Using combinatorial chemistry, researchers have designed a new class of metallic glasses that works well at high temperatures and should be easy to form into useful components (Nature 2019, DOI: 10.1038/s41586-019-1145-z).
Metallic glasses are alloys in which atoms occupy random positions, as opposed to the neat crystalline arrangements in conventional metals. They can be shaped like plastics and are strong and corrosion resistant, which makes them ideal for fashioning gears, precision molds, and electrochemical devices. But they’re tricky to make because they can be molded only within a narrow temperature window. When heated, the alloys become viscous fluids that can be molded. But apply too much heat and they crystallize and become brittle.
“We wanted to develop metallic glasses with both high glass-transition temperature and wide liquid region,” says YanHui Liu, a materials scientist at the Chinese Academy of Sciences. Liu and his colleagues first identified elements with the desired physical properties, such as high melting points. They chose iridium, nickel, and tantalum.
Then they used plasma sputtering to make a library of thousands of alloys, each with slightly different ratios of the three metals, on a silicon wafer. They could make glassy rods from seven of the most promising alloys and could pull the rods into nanowires and mold them into tiny gears.

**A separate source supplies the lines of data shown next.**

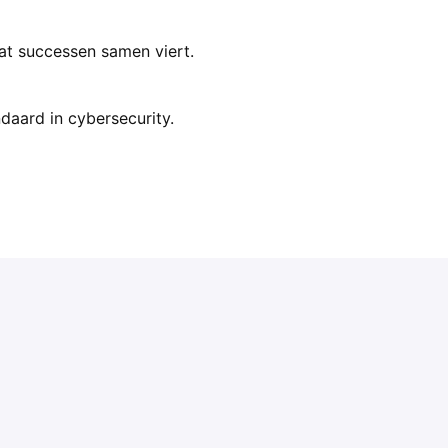
at successen samen viert.
daard in cybersecurity.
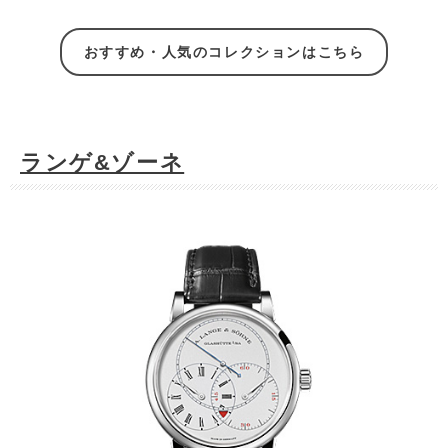
おすすめ・人気のコレクションはこちら
ランゲ&ゾーネ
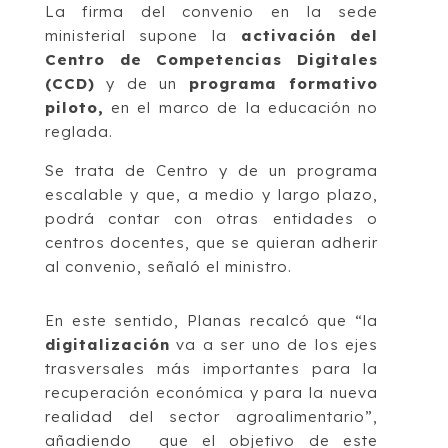
La firma del convenio en la sede
ministerial supone la
activación del
Centro de Competencias Digitales
(CCD)
y de un
programa formativo
piloto,
en el marco de la educación no
reglada.
Se trata de Centro y de un programa
escalable y que, a medio y largo plazo,
podrá contar con otras entidades o
centros docentes, que se quieran adherir
al convenio, señaló el ministro.
En este sentido, Planas recalcó que “la
digitalización
va a ser uno de los ejes
trasversales más importantes para la
recuperación económica y para la nueva
realidad del sector agroalimentario”,
añadiendo que el objetivo de este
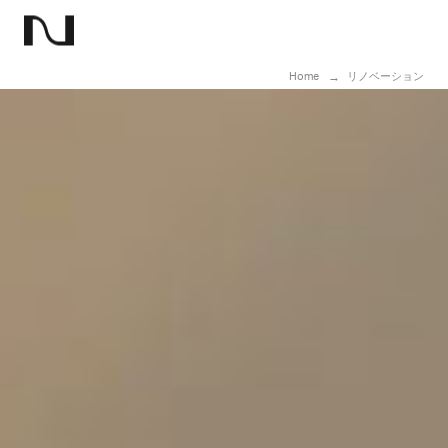
Home
リノベーション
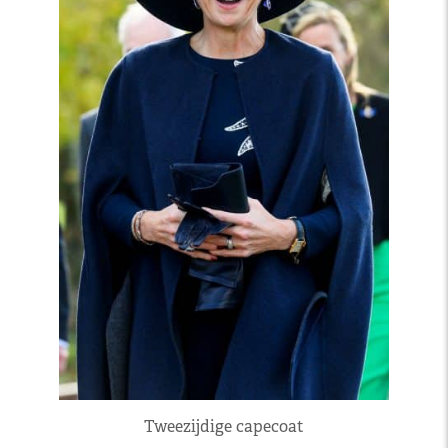
Tweezijdige capecoat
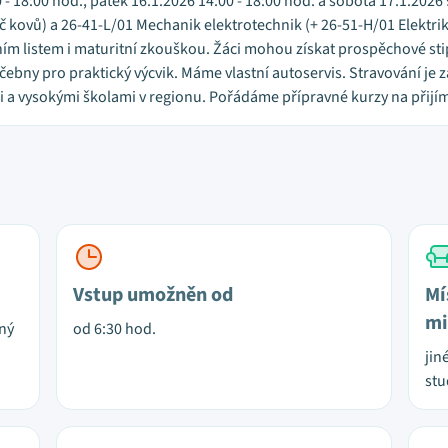
- 18:00 hod., pátek 16.1.2026 14:00 - 18:00 hod. a sobota 17.1.2026 
 kovů) a 26-41-L/01 Mechanik elektrotechnik (+ 26-51-H/01 Elektri
ním listem i maturitní zkouškou. Žáci mohou získat prospěchové st
bny pro praktický výcvik. Máme vlastní autoservis. Stravování je za
 a vysokými školami v regionu. Pořádáme přípravné kurzy na přijím
Vstup umožněn od
Mí
mi
rný
od 6:30 hod.
jin
stu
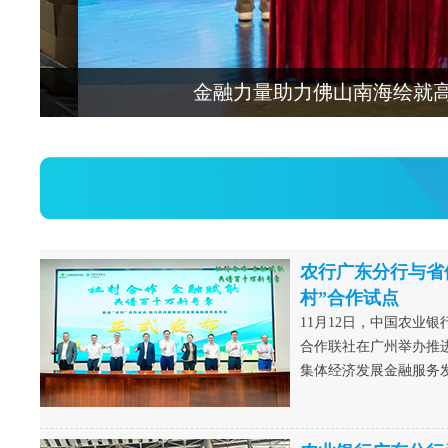
农行广东省分行与梅州市政府签
农行广东分行与省
村”合作试点
11月12日，中国农业
合作联社在广州举办推进
集体经济发展金融服务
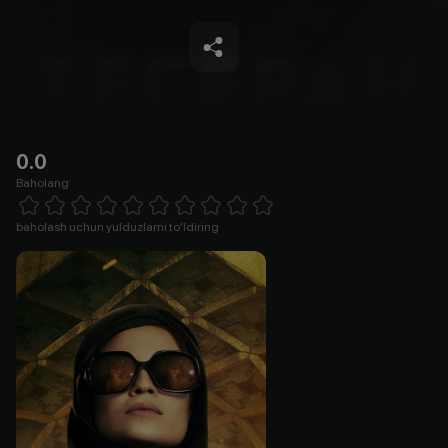
0.0
Baholang
Empty
1 Star
2 Stars
3 Stars
4 Stars
5 Stars
6 Stars
7 Stars
8 Stars
9 Stars
10 Stars
baholash uchun yulduzlarni to'ldiring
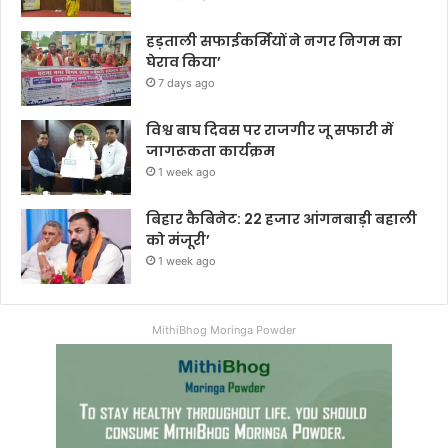
हड़ताली सफाईकर्मियों ने नगर निगम का
घेराव किया’
7 days ago
विश्व बाघ दिवस पर राजगीर जू सफारी में
जागरूकता कार्यक्रम
1 week ago
बिहार कैबिनेट: 22 हजार आंगनबाड़ी बहाली
को मंजूरी’
1 week ago
MithiBhog Moringa Powder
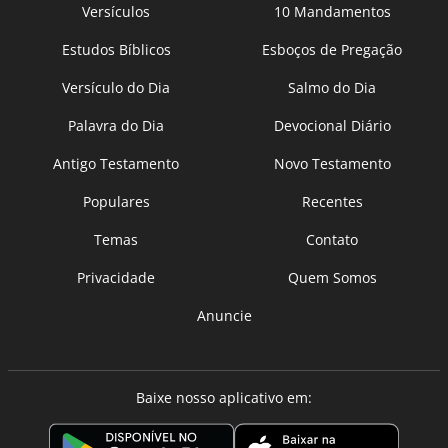
Versículos
10 Mandamentos
Estudos Bíblicos
Esboços de Pregação
Versículo do Dia
Salmo do Dia
Palavra do Dia
Devocional Diário
Antigo Testamento
Novo Testamento
Populares
Recentes
Temas
Contato
Privacidade
Quem Somos
Anuncie
Baixe nosso aplicativo em:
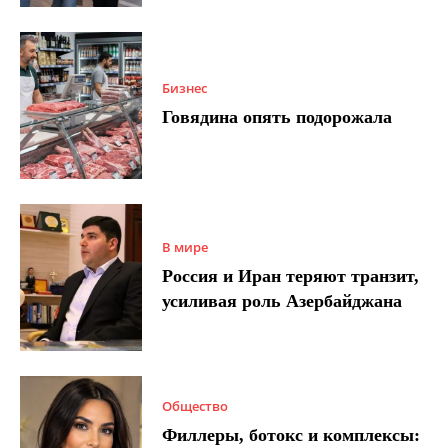
Бизнес
Говядина опять подорожала
В мире
Россия и Иран теряют транзит,
усиливая роль Азербайджана
Общество
Филлеры, ботокс и комплексы:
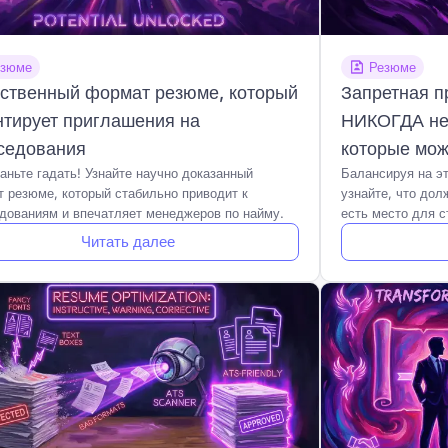
езюме
Резюме
ственный формат резюме, который
Запретная п
нтирует приглашения на
НИКОГДА нел
седования
которые мож
аньте гадать! Узнайте научно доказанный
Балансируя на э
 резюме, который стабильно приводит к
узнайте, что дол
дованиям и впечатляет менеджеров по найму.
есть место для 
Читать далее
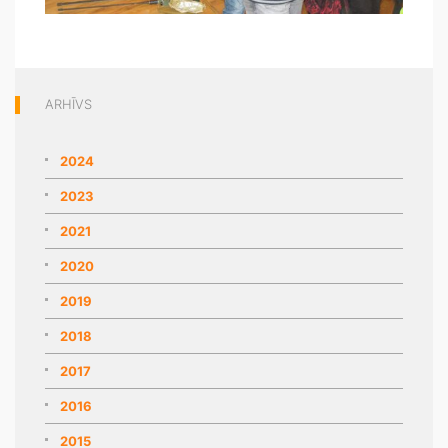
ARHĪVS
2024
2023
2021
2020
2019
2018
2017
2016
2015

The new materials had a liquid window of 136 °C, wider than most current alloys. They can also withstand extremely corrosive conditions: rods made with them did not corrode for up to 112 days in aqua regia, while those made of zirconium-based metallic glasses corroded within an hour. They are in many ways superior to today’s brittle, hard-to-process iridium-based alloys, the researchers say.
The new metallic glasses have good properties, says Christopher Wolverton, a materials scientist and engineer at Northwestern University, and he says there’s potential to make the screening method even more powerful by combining data generated through the combinatorial experiments with machine learning.